President Donald Trump responded to news that his former campaign chairman Paul Manafort was found guilty on eight federal counts of bank and tax fraud on Tuesday.
Moments after exiting Air Force One in West Virginia where he was set to hold a rally, Trump said, “I must tell you that Paul Manafort is a good man. He was with Ronald Reagan, he was with a lot of different people over the years, and I feel very sad about that.”
“It doesn’t involve me, but it’s a very sad thing that happened,” Trump added, insisting that the Manafort case “has nothing to do with Russian collusion.”
“We continue the witch hunt,” Trump said, reprising his attack on the Russia investigation being led by the special counsel Robert Mueller before quickly walking away from the cameras.
Minutes before Trump’s remarks Sen. Mark Warner, the Democratic vice chairman of the Senate Intelligence Committee, issued a statement rejecting Trump’s going assertion that the Manafort trial and the broader Russia probe are a witch hunt.
The president ignored shouted questions from reporters about the other big news of the day: a plea deal his former longtime personal lawyer, Michael Cohen, signed on to within minutes of the Manafort verdict.
Cohen testified under oath that Trump directed him to commit campaign finance violations during the 2016 election, and pleaded guilty to several other charges. The violations stem from six-figure payments Cohen made to two women who said they had sexual relationships with Trump in 2006.
Cohen paid $130,000 to one of those women, the adult-film star Stormy Daniels, to keep quiet about the affair. The other woman, Playboy model Karen McDougal gave her story to American Media, Inc., which is helmed by David Pecker, a friend of Trump and Cohen. McDougal’s story was never published.

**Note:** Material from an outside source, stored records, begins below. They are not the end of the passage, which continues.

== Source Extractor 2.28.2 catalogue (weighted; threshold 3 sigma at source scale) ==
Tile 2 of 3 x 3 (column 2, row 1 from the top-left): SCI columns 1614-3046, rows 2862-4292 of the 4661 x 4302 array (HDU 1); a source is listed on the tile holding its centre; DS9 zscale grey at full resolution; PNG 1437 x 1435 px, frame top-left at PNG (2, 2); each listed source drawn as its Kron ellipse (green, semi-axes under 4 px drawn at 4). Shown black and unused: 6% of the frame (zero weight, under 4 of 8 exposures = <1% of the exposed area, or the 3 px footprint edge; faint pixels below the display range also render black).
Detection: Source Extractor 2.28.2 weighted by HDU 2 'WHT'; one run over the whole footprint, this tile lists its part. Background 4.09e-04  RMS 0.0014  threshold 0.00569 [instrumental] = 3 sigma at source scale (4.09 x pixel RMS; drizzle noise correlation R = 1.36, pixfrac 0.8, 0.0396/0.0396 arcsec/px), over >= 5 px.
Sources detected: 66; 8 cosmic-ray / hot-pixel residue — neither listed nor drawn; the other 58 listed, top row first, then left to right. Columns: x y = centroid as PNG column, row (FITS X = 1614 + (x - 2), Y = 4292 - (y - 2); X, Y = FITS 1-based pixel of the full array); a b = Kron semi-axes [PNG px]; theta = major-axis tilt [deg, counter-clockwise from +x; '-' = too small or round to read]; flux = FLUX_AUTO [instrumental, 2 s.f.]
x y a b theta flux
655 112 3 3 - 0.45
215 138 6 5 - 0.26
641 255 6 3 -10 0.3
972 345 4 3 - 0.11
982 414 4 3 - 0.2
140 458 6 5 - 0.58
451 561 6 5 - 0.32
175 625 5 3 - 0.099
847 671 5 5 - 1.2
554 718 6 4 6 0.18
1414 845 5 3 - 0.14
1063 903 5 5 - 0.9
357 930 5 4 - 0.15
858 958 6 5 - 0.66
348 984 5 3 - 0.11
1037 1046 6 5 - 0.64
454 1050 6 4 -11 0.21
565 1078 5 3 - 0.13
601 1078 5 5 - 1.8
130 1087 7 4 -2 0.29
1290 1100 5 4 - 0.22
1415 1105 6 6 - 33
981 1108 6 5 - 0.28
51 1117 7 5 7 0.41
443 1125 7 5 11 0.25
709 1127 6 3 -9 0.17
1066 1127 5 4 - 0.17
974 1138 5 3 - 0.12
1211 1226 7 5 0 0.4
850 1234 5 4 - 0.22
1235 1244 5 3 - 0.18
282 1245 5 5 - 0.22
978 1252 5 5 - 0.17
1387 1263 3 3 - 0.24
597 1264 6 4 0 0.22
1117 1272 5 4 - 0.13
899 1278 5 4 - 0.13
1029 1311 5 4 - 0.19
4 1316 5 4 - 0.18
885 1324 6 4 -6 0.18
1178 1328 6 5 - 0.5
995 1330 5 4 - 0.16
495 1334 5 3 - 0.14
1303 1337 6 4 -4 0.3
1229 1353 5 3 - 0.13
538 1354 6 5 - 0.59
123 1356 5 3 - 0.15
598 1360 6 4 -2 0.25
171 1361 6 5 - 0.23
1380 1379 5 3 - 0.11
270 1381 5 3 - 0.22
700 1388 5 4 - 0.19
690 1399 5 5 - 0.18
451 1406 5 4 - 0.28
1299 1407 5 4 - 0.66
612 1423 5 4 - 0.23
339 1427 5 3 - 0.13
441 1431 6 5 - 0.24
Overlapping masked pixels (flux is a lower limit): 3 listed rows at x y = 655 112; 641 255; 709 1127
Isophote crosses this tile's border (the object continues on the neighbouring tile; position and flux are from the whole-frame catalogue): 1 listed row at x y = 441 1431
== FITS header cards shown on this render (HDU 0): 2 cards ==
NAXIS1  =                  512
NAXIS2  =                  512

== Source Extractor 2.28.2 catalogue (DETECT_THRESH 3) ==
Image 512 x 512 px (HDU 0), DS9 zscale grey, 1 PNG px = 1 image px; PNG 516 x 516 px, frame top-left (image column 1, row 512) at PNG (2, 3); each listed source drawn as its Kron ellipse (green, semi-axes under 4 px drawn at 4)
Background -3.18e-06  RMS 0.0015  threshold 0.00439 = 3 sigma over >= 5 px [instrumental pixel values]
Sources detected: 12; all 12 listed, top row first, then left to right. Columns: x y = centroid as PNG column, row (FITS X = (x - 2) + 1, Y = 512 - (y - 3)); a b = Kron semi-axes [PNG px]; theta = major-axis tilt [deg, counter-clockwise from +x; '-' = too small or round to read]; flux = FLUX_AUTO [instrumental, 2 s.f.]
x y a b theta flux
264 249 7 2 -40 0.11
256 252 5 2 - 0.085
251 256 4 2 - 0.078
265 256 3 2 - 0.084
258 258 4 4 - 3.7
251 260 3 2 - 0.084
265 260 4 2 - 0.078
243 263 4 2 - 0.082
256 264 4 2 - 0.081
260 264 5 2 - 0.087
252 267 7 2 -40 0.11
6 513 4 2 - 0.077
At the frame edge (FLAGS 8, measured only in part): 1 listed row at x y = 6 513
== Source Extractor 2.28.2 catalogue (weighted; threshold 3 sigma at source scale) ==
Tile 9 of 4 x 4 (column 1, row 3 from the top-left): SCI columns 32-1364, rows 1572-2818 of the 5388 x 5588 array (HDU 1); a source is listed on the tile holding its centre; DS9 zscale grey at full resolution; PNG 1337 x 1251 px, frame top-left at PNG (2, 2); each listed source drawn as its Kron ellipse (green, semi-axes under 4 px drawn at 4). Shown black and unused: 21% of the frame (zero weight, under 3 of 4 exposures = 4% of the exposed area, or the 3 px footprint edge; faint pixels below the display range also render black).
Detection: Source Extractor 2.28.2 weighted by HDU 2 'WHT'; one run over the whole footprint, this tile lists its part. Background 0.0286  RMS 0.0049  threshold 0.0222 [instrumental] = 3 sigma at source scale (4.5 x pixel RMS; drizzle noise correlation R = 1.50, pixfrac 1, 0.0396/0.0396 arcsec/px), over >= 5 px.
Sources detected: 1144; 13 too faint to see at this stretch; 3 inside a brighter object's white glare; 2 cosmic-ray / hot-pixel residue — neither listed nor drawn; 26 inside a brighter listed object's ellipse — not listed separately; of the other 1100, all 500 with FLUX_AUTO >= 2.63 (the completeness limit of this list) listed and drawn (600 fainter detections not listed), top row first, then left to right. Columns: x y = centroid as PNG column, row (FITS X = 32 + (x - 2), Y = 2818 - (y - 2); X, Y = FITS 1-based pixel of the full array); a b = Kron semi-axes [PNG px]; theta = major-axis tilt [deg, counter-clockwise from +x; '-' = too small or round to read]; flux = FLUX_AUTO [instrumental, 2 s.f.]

Cohen also pleaded guilty to several counts of bank fraud and tax evasion. The president’s former lawyer said in court Tuesday: “I participated in this conduct, which on my part took place in Manhattan, for the principal purpose of influencing the election.”
Trump’s current personal attorney, Rudy Giuliani, said of the Cohen plea: “There is no allegation of any wrongdoing against the President in the government’s charges against Mr. Cohen.”
Giuliani added: “It is clear that, as the prosecutor noted, Mr. Cohen’s actions reflect a pattern of lies and dishonesty over a significant period of time.”
Cohen’s attorney, Lanny Davis, suggested his client’s plea deal has everything to do with Trump.
“Today he stood up and testified under oath that Donald Trump directed him to commit a crime by making payments to two women for the principal purpose of influencing an election,” Davis wrote Tuesday afternoon.
“If those payments were a crime for Michael Cohen, then why wouldn’t they be a crime for Donald Trump?”